Document passage:
========

Hub Arkush: While not a top need, Texas RB Bijan Robinson could be intriguing at No. 9

Scouts widely rank Robinson as one of 2023 draft’s top prospects

Texas running back Bijan Robinson celebrates a touchdown against Oklahoma at the Cotton Bowl, Saturday, Oct. 8, 2022, in Dallas.

For 80 to 85 years after the NFL was founded in 1920, running back was the most popular – and arguably the most important – position in the league.

Of course, quarterbacks have always been pivotal and critically important, but prior to the turn of the century name me one quarterback you would have rather had on your team than Jim Brown, Gale Sayers, Walter Payton, Barry Sanders, Emmitt Smith or O.J. Simpson, just to name a handful of the greatest players in NFL history.

========

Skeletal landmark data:

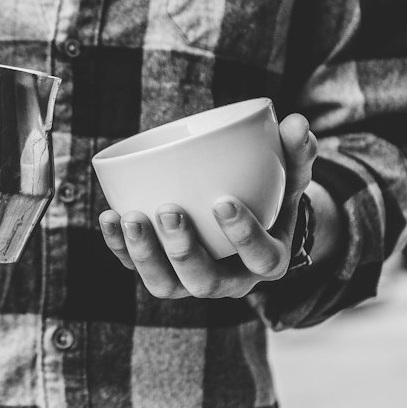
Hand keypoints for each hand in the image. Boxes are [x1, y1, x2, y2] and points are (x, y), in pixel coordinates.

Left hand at [98, 114, 316, 298]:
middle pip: (206, 281)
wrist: (247, 223)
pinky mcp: (163, 273)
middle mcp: (230, 280)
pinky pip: (137, 268)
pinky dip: (119, 246)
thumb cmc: (270, 196)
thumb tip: (297, 122)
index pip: (260, 258)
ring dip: (144, 254)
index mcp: (267, 259)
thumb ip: (296, 153)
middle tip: (169, 210)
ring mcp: (193, 281)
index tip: (222, 201)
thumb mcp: (290, 177)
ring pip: (166, 285)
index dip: (243, 236)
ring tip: (129, 216)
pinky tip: (109, 216)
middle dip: (183, 250)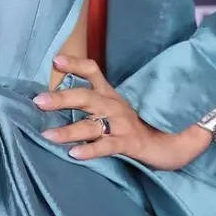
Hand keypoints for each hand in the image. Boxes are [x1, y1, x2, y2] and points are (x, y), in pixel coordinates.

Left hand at [32, 54, 213, 169]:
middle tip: (38, 102)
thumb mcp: (116, 109)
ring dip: (69, 130)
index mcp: (111, 95)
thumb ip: (93, 104)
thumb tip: (59, 101)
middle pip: (86, 97)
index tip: (55, 61)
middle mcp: (115, 105)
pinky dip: (91, 150)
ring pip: (92, 124)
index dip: (74, 64)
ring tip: (48, 136)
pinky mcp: (130, 143)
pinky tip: (74, 154)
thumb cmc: (141, 125)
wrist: (176, 141)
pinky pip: (107, 146)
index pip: (92, 71)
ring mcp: (123, 124)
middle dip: (62, 98)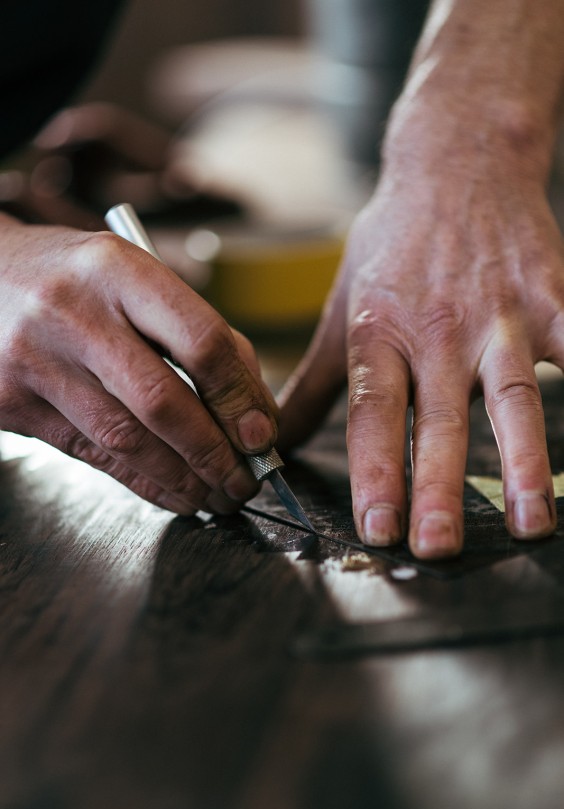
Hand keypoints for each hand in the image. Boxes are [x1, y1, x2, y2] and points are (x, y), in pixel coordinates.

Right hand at [0, 214, 277, 513]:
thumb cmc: (73, 280)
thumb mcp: (134, 278)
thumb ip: (196, 334)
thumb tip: (252, 413)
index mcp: (119, 270)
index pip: (201, 341)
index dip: (240, 399)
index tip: (262, 436)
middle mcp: (73, 313)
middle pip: (164, 402)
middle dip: (215, 455)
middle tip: (245, 482)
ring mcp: (36, 361)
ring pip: (127, 440)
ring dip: (183, 479)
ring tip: (216, 496)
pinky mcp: (12, 403)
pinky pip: (93, 456)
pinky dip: (143, 482)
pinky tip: (174, 493)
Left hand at [278, 158, 561, 558]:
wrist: (455, 164)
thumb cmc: (392, 244)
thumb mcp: (341, 309)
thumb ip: (309, 384)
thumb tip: (270, 440)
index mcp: (382, 335)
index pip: (374, 414)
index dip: (375, 472)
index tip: (378, 528)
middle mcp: (438, 331)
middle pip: (439, 419)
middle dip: (439, 486)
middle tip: (437, 546)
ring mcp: (500, 316)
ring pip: (514, 396)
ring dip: (523, 463)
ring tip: (529, 523)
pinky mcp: (552, 298)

========

Problem to solve: Translate this sentence from the article on Bijan Robinson into Spanish: "For 80 to 85 years after the NFL was founded in 1920, running back was the most popular – and arguably the most important – position in the league." The rows are separate material with no connection to the article.

Response to this exercise: Durante 80 a 85 años después de que se fundara la NFL en 1920, la de running back fue la posición más popular –y posiblemente la más importante– de la liga.